Paper long abstract:
The struggle of the Popular Assembly of the Peoples of Oaxaca (APPO) in the state of Oaxaca and The Movement of Atenco (FPDT) in the state of Mexico have been given different anthropological interpretations. These two social movements were formed in a process of great complexity by lower and middle-class people, including indigenous groups, peasants,women, intellectuals and artists. APPO and FPDT challenged the criminalization of social protest and human rights abuses committed by the Mexican state.

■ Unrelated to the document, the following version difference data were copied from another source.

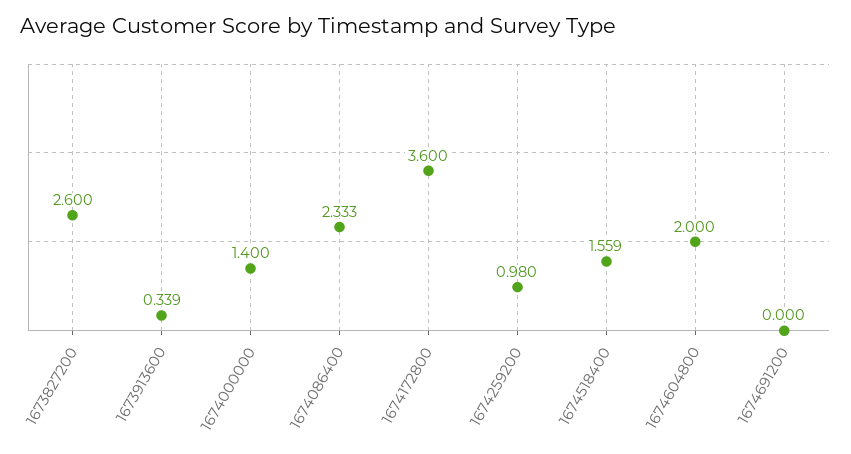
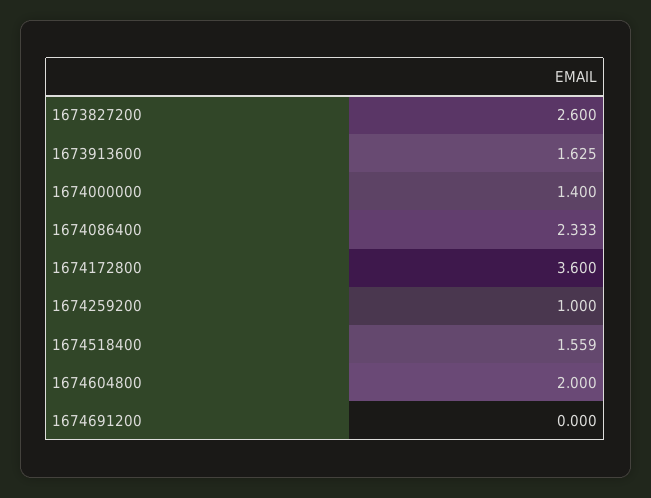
  {
    "1673827200": 2.6,
-   "1673913600": 0.339,
+   "1673913600": 1.625,
    "1674000000": 1.4,
    "1674086400": 2.333,
    "1674172800": 3.6,
-   "1674259200": 0.98,
+   "1674259200": 1,
    "1674518400": 1.559,
    "1674604800": 2,
    "1674691200": 0
  }

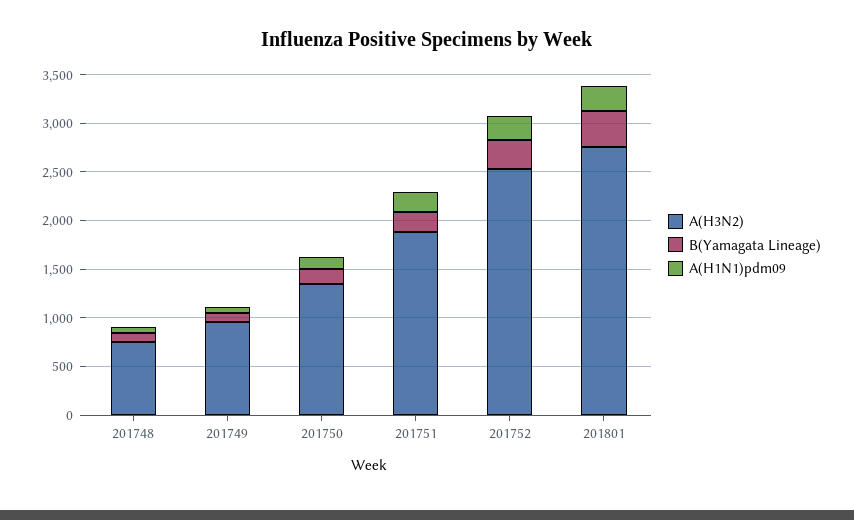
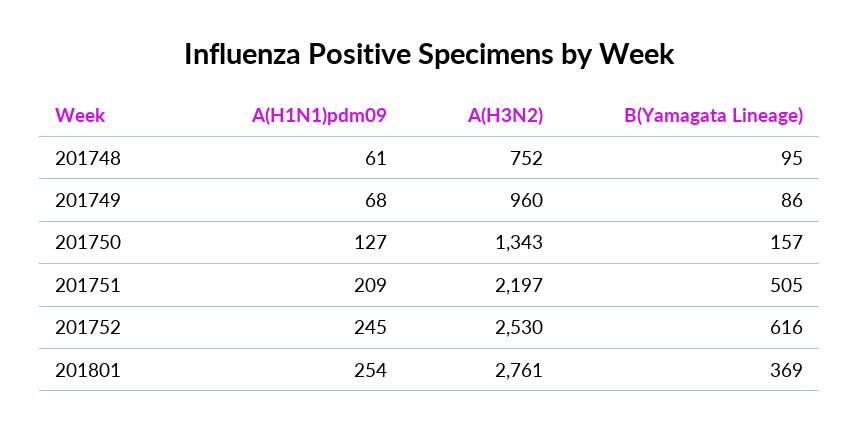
  {
    "A(H3N2)": {
      "201748": 752,
      "201749": 960,
      "201750": 1343,
-     "201751": 1900,
+     "201751": 2197,
      "201752": 2530,
      "201801": 2761
    },
    "B(Yamagata Lineage)": {
      "201748": 95,
      "201749": 86,
      "201750": 157,
-     "201751": 200,
+     "201751": 505,
-     "201752": 300,
+     "201752": 616,
      "201801": 369
    },
    "A(H1N1)pdm09": {
      "201748": 61,
      "201749": 68,
      "201750": 127,
      "201751": 209,
      "201752": 245,
      "201801": 254
    }
  }

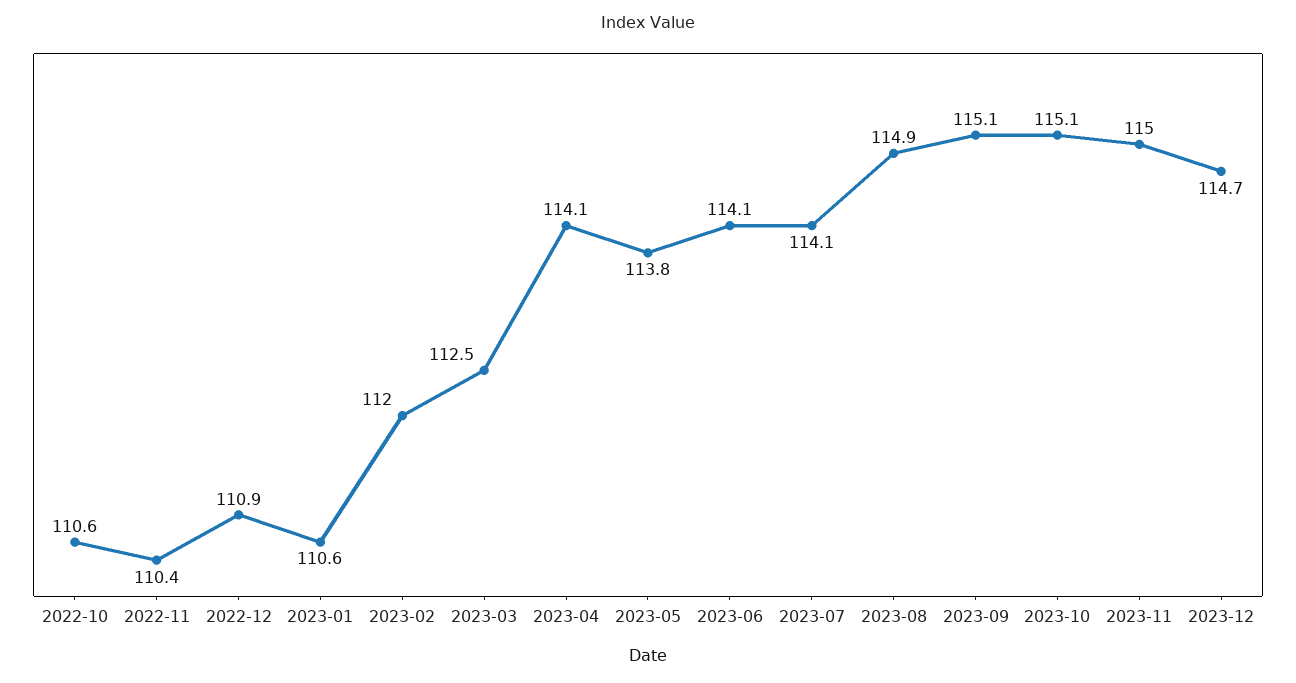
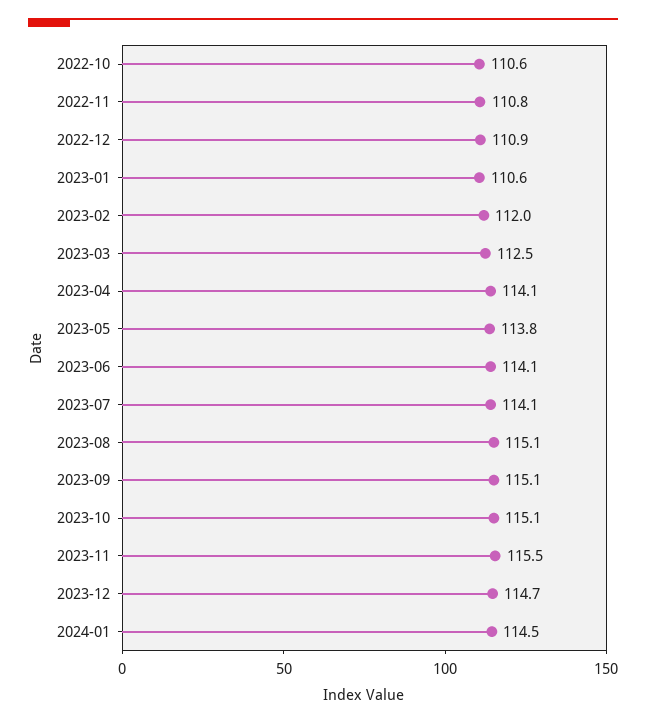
  {
    "2022-10": 110.6,
-   "2022-11": 110.4,
+   "2022-11": 110.8,
    "2022-12": 110.9,
    "2023-01": 110.6,
    "2023-02": 112,
    "2023-03": 112.5,
    "2023-04": 114.1,
    "2023-05": 113.8,
    "2023-06": 114.1,
    "2023-07": 114.1,
-   "2023-08": 114.9,
+   "2023-08": 115.1,
    "2023-09": 115.1,
    "2023-10": 115.1,
-   "2023-11": 115,
+   "2023-11": 115.5,
-   "2023-12": 114.7
+   "2023-12": 114.7,
+   "2024-01": 114.5
  }

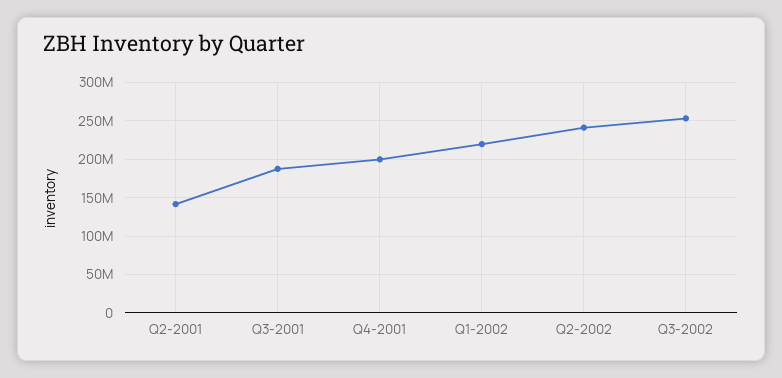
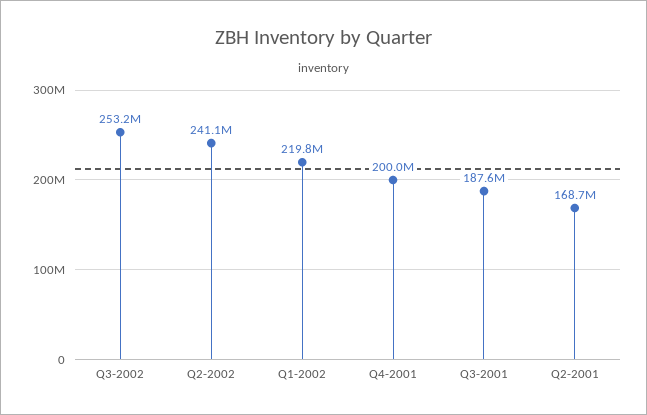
  {
-   "Q2-2001": 140000000,
+   "Q2-2001": 168700000,
    "Q3-2001": 187600000,
    "Q4-2001": 200000000,
    "Q1-2002": 219800000,
    "Q2-2002": 241100000,
    "Q3-2002": 253200000
  }

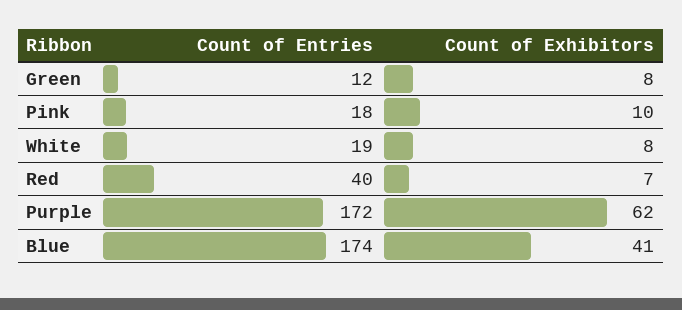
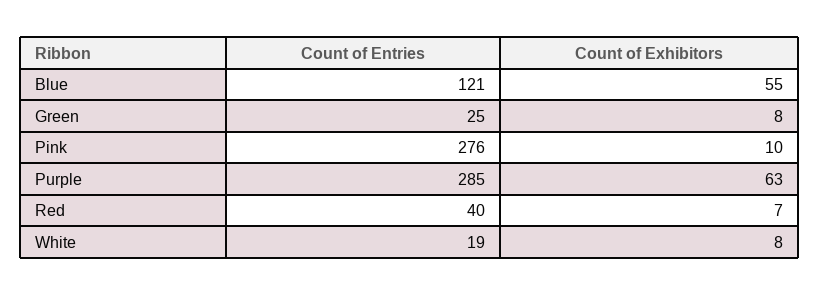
  {
    "Count of Entries": {
-     "Green": 12,
+     "Green": 25,
-     "Pink": 18,
+     "Pink": 276,
      "White": 19,
      "Red": 40,
-     "Purple": 172,
+     "Purple": 285,
-     "Blue": 174
+     "Blue": 121
    },
    "Count of Exhibitors": {
      "Green": 8,
      "Pink": 10,
      "White": 8,
      "Red": 7,
-     "Purple": 62,
+     "Purple": 63,
-     "Blue": 41
+     "Blue": 55
    }
  }

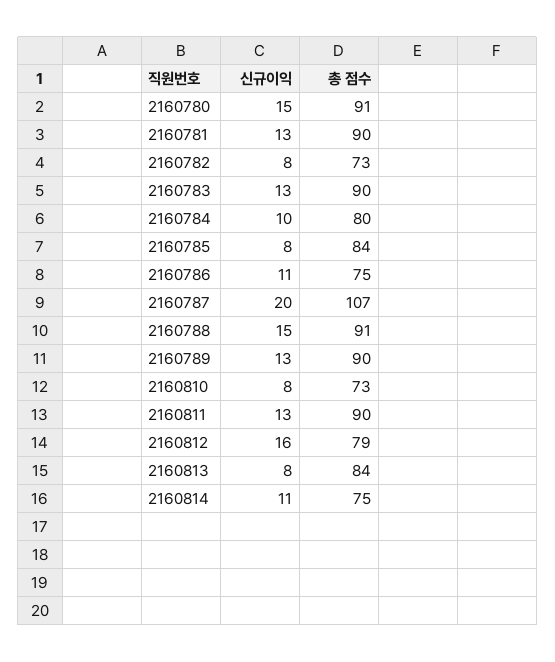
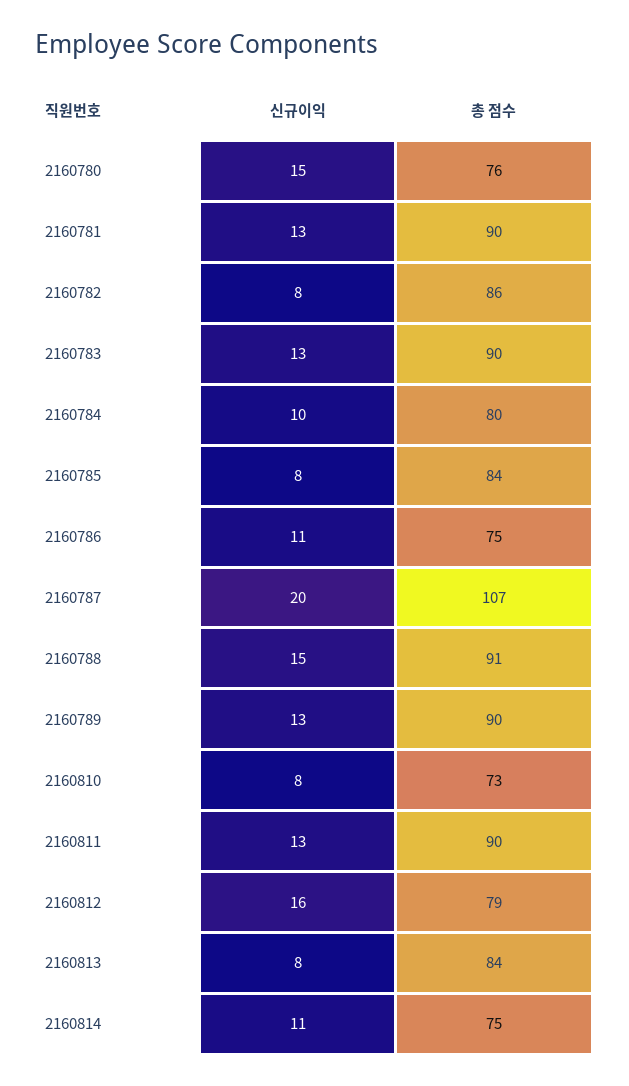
  {
    "신규이익": {
      "2160780": 15,
      "2160781": 13,
      "2160782": 8,
      "2160783": 13,
      "2160784": 10,
      "2160785": 8,
      "2160786": 11,
      "2160787": 20,
      "2160788": 15,
      "2160789": 13,
      "2160810": 8,
      "2160811": 13,
      "2160812": 16,
      "2160813": 8,
      "2160814": 11
    },
    "총 점수": {
-     "2160780": 91,
+     "2160780": 76,
      "2160781": 90,
-     "2160782": 73,
+     "2160782": 86,
      "2160783": 90,
      "2160784": 80,
      "2160785": 84,
      "2160786": 75,
      "2160787": 107,
      "2160788": 91,
      "2160789": 90,
      "2160810": 73,
      "2160811": 90,
      "2160812": 79,
      "2160813": 84,
      "2160814": 75
    }
  }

By means of video testimonies, literary activism and appropriation of transnational human rights networks, APPO and FPDT allowed previously silenced groups the right to speak, using alternative frameworks of cultural and political participation that redefined perceptions of democracy and legality. This paper explores the resurgence of these movements, and discusses multiple structural and conjunctural factors which contributed to differences in their internal organization.
Paper long abstract:
In winter 2009 thousands of people took to the streets of Oslo to demonstrate against the Israeli invasion of Gaza. Young people of visible minority and Muslim background were central actors in the demonstrations. The public manifestation of Muslim identities and symbols during the demonstrations, and clashes between some of the young demonstrators and the police, fuelled already polarized debates about the integration of immigrant youth and Islamic radicalism in the Norwegian public debate. In this paper we investigate how social imaginaries related to Islam, secular leftist internationalism, and integration nations mediated engagement in the Gaza question. Based on ethnographic fieldwork and web-ethnography we follow the engagement of youth organised in a multi-ethnic Oslo mosque on- and off-line. Challenging the framing of the demonstrations within a conventional migration and integration paradigm, we analyse the Gaza-mobilization in light of the concept of social imaginaries and transnational social movements theory.